Большинство пластинок, которые я слышала, использовали человеческий голос как приложение к танцевальной пьесе, как дополнительный инструмент в оркестровке. Оттого сама песня занимала здесь очень незначительное место: один куплет и припев максимум, а то и того меньше. Стандартное построение таких пластинок – сначала оркестр, затем певец, потом опять оркестр – отводило песне в лучшем случае треть музыкального материала.
По такому принципу стали делать и наши джазовые пластинки. Текст песни в них терял всякий смысл: так, несколько ничего не значащих общих слов "для настроения", а главное место отводилось оркестру.
Я не считала это пороком, я видела в этом специфику джазовой музыки, предназначенной для танца. Но сама я работала и хотела работать с другими песнями, в которых главным было слово, мысль, характер. Может быть, поэтому не представляла себе свое участие в джазе.

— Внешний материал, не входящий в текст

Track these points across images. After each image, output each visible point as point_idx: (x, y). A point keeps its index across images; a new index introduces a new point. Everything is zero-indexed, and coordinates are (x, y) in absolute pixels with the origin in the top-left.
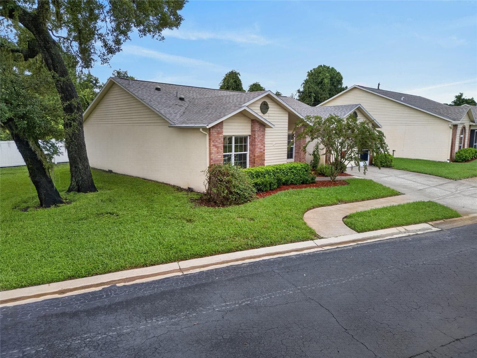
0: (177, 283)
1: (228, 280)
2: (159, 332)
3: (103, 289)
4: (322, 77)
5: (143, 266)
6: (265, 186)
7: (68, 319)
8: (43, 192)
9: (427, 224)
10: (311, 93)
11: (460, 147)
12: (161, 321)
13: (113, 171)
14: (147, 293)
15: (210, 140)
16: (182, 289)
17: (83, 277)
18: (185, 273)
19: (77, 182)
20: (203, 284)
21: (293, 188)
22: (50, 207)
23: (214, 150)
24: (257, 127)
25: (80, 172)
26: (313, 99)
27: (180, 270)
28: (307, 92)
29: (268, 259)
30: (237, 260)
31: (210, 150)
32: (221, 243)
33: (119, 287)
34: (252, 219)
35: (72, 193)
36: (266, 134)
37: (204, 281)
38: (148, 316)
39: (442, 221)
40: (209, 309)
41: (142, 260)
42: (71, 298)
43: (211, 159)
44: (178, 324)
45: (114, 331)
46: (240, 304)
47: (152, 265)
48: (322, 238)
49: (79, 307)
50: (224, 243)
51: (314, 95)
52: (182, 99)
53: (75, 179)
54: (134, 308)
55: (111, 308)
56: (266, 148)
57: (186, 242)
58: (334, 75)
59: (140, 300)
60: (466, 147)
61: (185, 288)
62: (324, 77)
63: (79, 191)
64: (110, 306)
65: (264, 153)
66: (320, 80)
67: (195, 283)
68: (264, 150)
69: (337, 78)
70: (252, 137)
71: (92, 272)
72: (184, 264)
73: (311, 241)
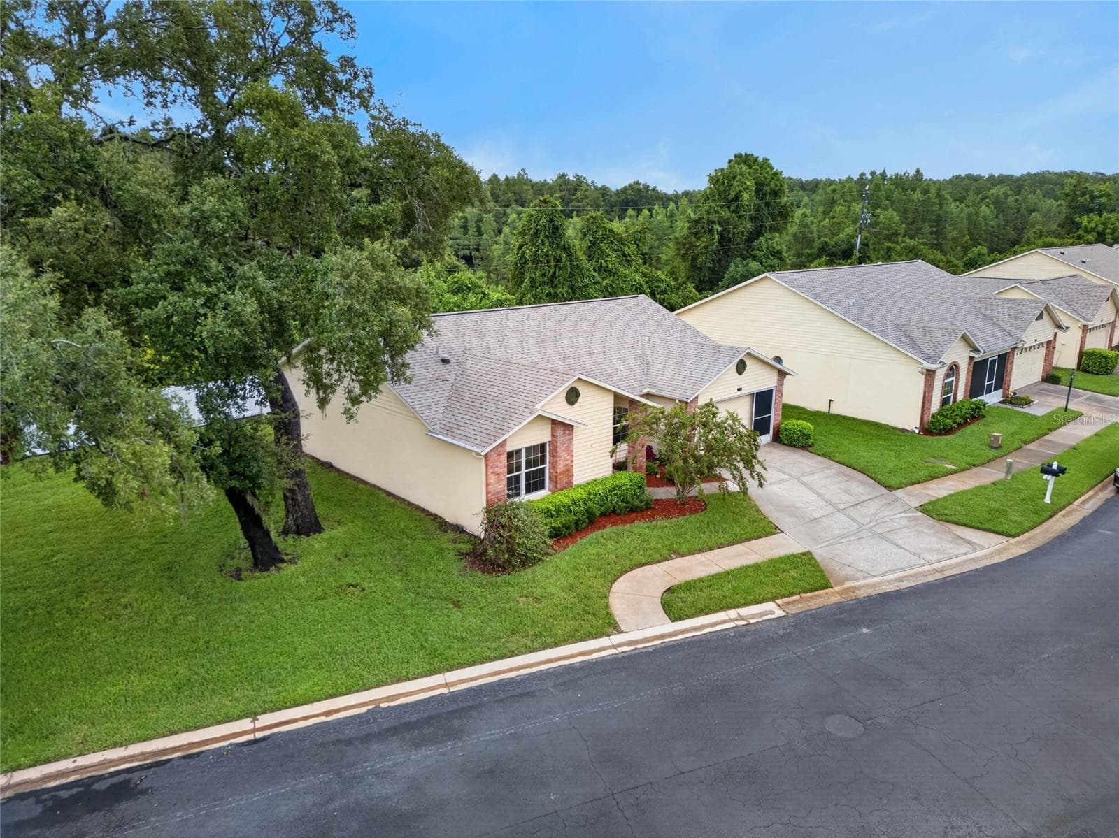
0: (443, 705)
1: (497, 701)
2: (428, 762)
3: (369, 710)
4: (737, 189)
5: (406, 680)
6: (568, 528)
7: (345, 748)
8: (258, 549)
9: (774, 604)
10: (714, 222)
11: (945, 401)
12: (428, 751)
13: (334, 465)
14: (414, 718)
15: (487, 466)
16: (448, 713)
17: (344, 695)
18: (452, 689)
19: (295, 521)
20: (469, 707)
21: (614, 523)
22: (268, 570)
23: (493, 478)
24: (560, 432)
25: (299, 506)
26: (716, 236)
27: (447, 685)
28: (705, 221)
29: (547, 670)
30: (511, 670)
31: (487, 480)
32: (494, 645)
33: (383, 709)
34: (538, 600)
35: (290, 538)
36: (575, 438)
37: (471, 703)
38: (417, 745)
39: (797, 597)
40: (474, 739)
41: (404, 674)
42: (338, 722)
43: (488, 492)
44: (444, 755)
45: (389, 760)
46: (504, 733)
47: (415, 678)
48: (622, 632)
49: (350, 733)
50: (498, 644)
51: (720, 229)
52: (445, 361)
53: (293, 516)
54: (403, 737)
55: (383, 735)
56: (574, 459)
57: (453, 645)
58: (766, 178)
59: (409, 726)
60: (960, 396)
61: (452, 712)
62: (741, 189)
63: (298, 533)
64: (380, 733)
65: (572, 466)
66: (733, 194)
67: (461, 706)
68: (572, 461)
69: (772, 185)
70: (553, 443)
71: (353, 689)
72: (451, 676)
73: (607, 638)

Не представляла себе я его и сценически. Что делать певцу перед зрителем? Три минуты длится музыкальный номер, из них он поет минуту, а остальное время? И не поэтому ли на первых порах в наших джазах почти не было певцов-солистов, не имевших второй профессии? Певец был одним из оркестрантов, – отложив скрипку, он пел куплет и возвращался к своему делу. Или певец совмещал свои обязанности солиста с дирижированием. В этом я тоже видела своеобразие джазовых ансамблей, которое мне казалось незыблемым.
В ту пору, когда ко мне обратился Яков Борисович Скоморовский, положение несколько изменилось. Полноценная песня пробивала себе дорогу в концерты джаз-оркестров. И все-таки пришлось задуматься, а возможно ли программу джаза строить в основном на песне?"

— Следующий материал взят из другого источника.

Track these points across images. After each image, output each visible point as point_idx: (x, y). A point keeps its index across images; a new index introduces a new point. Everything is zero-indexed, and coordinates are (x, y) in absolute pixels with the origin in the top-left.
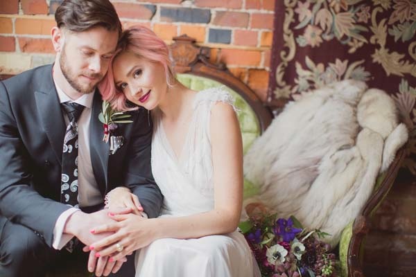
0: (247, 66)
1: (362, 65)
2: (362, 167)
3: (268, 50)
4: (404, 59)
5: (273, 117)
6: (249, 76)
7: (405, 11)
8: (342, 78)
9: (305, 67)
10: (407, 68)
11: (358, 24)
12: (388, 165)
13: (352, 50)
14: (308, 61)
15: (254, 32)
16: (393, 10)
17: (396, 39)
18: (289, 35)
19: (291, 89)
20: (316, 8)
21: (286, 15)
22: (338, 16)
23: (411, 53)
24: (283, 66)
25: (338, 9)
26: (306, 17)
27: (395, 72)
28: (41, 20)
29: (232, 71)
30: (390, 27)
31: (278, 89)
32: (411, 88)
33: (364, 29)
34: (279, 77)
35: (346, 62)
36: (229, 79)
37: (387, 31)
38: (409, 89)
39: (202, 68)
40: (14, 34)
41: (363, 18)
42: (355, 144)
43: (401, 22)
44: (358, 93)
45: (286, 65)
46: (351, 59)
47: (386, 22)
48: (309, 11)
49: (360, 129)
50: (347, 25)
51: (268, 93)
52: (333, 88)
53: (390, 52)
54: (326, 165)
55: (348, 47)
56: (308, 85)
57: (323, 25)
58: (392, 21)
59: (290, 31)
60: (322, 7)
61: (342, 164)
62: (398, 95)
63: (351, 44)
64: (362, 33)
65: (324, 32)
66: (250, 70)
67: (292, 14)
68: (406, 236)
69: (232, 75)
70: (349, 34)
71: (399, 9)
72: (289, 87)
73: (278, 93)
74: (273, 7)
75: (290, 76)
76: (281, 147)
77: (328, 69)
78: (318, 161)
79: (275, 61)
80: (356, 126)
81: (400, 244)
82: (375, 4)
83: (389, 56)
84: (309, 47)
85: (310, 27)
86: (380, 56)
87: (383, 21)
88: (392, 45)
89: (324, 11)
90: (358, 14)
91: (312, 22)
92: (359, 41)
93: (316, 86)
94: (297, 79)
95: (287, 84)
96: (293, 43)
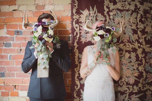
3: (70, 86)
4: (118, 86)
10: (119, 89)
18: (77, 81)
21: (76, 74)
23: (120, 84)
31: (75, 99)
32: (121, 95)
34: (75, 95)
38: (120, 96)
45: (77, 90)
59: (77, 79)
62: (117, 98)
72: (79, 98)
74: (71, 71)
75: (79, 94)
94: (82, 95)
95: (78, 97)
96: (79, 83)
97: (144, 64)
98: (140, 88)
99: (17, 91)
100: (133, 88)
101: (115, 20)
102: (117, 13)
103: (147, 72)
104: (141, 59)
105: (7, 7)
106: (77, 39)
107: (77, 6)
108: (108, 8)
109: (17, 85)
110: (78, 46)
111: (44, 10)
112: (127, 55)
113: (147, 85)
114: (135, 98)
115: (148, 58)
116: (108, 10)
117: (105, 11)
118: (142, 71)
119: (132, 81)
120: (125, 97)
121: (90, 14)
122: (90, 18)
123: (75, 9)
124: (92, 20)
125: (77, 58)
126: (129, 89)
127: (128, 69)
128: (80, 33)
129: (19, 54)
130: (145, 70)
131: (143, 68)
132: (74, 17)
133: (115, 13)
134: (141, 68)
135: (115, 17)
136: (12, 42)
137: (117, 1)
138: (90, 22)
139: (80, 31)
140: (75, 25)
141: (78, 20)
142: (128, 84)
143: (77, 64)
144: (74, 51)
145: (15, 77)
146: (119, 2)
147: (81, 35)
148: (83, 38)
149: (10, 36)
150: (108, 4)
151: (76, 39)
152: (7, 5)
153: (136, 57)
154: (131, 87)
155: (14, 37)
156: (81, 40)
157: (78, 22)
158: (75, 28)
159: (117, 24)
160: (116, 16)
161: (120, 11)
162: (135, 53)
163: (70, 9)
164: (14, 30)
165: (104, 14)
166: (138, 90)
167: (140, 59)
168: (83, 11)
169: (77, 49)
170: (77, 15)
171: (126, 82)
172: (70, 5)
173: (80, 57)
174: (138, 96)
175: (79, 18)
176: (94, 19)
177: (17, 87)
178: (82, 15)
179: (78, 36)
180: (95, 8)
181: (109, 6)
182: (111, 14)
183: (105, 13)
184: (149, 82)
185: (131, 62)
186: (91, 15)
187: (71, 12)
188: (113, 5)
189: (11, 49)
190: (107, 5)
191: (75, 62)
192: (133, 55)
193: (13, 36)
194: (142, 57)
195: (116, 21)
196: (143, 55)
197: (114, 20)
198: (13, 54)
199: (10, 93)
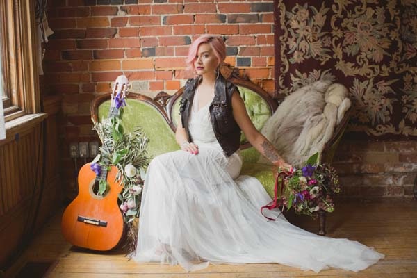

Джаз Скоморовского переживал в 1937 году кризис. Талантливый трубач, один из организаторов и музыкальных руководителей Теаджаза Утесова, создавший свой высокопрофессиональный оркестр, испытывал, как и его коллектив, острый репертуарный голод. Бедственное положение, в которое попал джаз Скоморовского, было типичным для многих ансамблей.
Не случайно на дискуссии о джазе, прошедшей в Ленинградском отделении Союза советских композиторов в том же году, тезис о необходимости создания джазового репертуара был самым острым и звучал во многих выступлениях.
Уже никто не заявлял, что джаз не нужен. Противников джаза (во всяком случае, на дискуссии) не было, и бой с ними не состоялся.